What can we do with that? We now have this hard failure boundary that you can see below. And if I compare that with where we’re expected to operate, we're left with the region where we know we want to operate, and the model fails. That gives us what we wanted: the probability of failure of the model.

failure probability estimation

Here, that's the example of the type problem of 5%. If we try to compare that to our requirements of one failure per 100,000 approaches, we're not quite there yet. But the nice thing about the framework is that I'm going to show you how you can use it to improve that number and meet the certification requirements.

Another thing that this algorithm gives you is the most likely failure, where your model is expected to fail the most. And, interestingly, in the example below it's the point that corresponds to the image, which is three nautical miles from the runway and regular slope angle.

Failure graph

What can you do with the result?

With the first one we just did, we computed the probability of failure. The second one is that you can refine the operational domain. If you realize that your model fails most in a certain region, you can very much decide that you’re not going to operate in that region.

That corresponds to what I'm doing here. I can just say, “Well, we're always going to activate the runway detection below three nautical miles.” If I do that, we automatically see that most of the area becomes green, and we're left with very few failures. That might help us meet the requirements for certification.

Actionable results from data

In the process of running the algorithm, you also generate a whole bunch of failure examples. You can use those to train the model in that region so that region then becomes green.

Finally, you could validate all of that data with an actual test flight to go and collect those sample points in real life as well improve your confidence in the estimate.
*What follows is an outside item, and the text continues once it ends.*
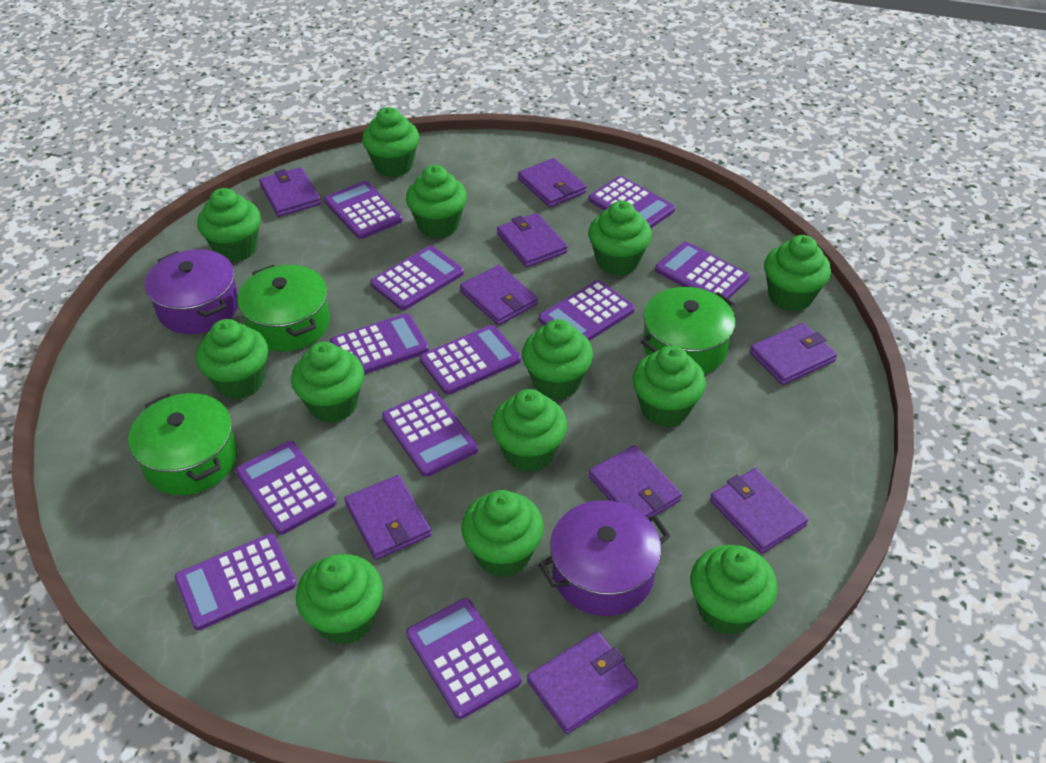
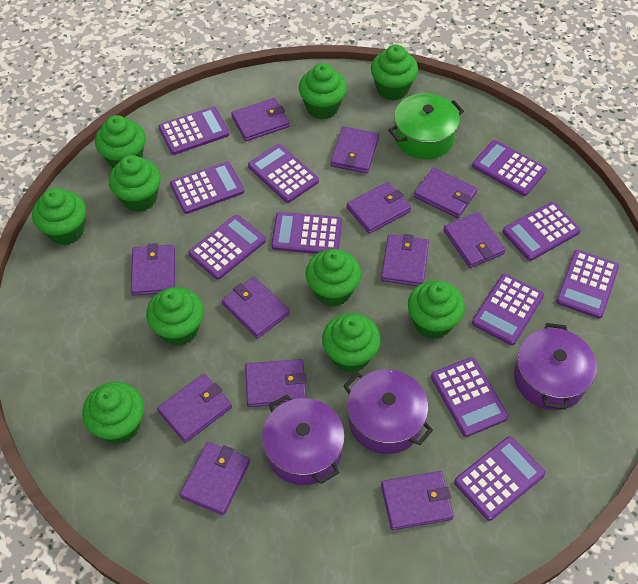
green cupcake: [196,319,268,399] [197,188,261,262] [291,342,364,423] [296,554,383,645] [362,107,419,177] [406,165,467,238] [461,490,544,577] [491,389,567,472] [522,319,593,400] [588,201,652,276] [632,346,706,427] [690,545,777,635] [764,235,831,312] = 13 -> [32,188,86,245] [82,382,144,444] [95,115,146,168] [109,155,161,212] [146,287,204,346] [299,63,347,119] [306,249,361,307] [322,313,381,373] [371,45,418,101] [408,280,465,339] = 10
green pot: [128,393,237,495] [237,265,330,351] [641,287,736,374] = 3 -> [389,93,464,159] = 1
purple pot: [145,249,238,334] [539,500,670,616] = 2 -> [262,395,345,485] [344,369,433,454] [514,323,597,410] = 3
purple wallet: [259,167,321,217] [344,475,431,560] [460,265,538,325] [497,213,568,268] [518,158,587,207] [527,631,638,734] [589,445,682,517] [710,468,808,553] [749,323,837,385] = 9 -> [131,243,175,296] [157,374,232,443] [180,442,250,515] [222,277,290,339] [231,98,290,141] [245,359,307,407] [331,126,379,174] [347,182,411,234] [381,234,429,286] [381,471,454,530] [414,168,477,218] [443,212,506,268] = 12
Robert Moss’ paper looked at comparing this approach to different sampling schemes. We have the discrete one that we used initially with regular space points,

What came out of the comparison with those different sampling schemes was that our algorithms showed more stability in the estimate of the true probability of failure, and also faster convergence. You get to prove your probability of failure with fewer samples.

We can imagine that those samples might be expensive to collect. If each sample is a flight and a test point, it might be pretty expensive to calculate and correct.


To summarise the key takeaways from the presentation, we take the system's approach to certify the machine learning onboard the aircraft.

Let's remember that it's only a very small component of the overall stack, and that's the small piece that you're trying to certify. The rest of the stack follows the traditional process.

You get an assigned probability of failure, and this is what you're trying to compute. For that, we introduced that statistical verifier algorithm that scales to the current big architectures that you have in the industry.

It's a black box approach, so it doesn't care about what model you're trying to evaluate. That makes it very modular and adaptable to different approaches.

We didn't consider every possible value for every pixel of the camera. We switched the vision from the pixel space of the sensor input space to this vision of operational domain space, where the aircraft is operating more than what the sensor’s going to see.

Currently, we're working on ways to show robustness between the different samples that we collect and have a little bit more robustness there. And we’re extending that approach to the many dimensions that we have in the parametric space.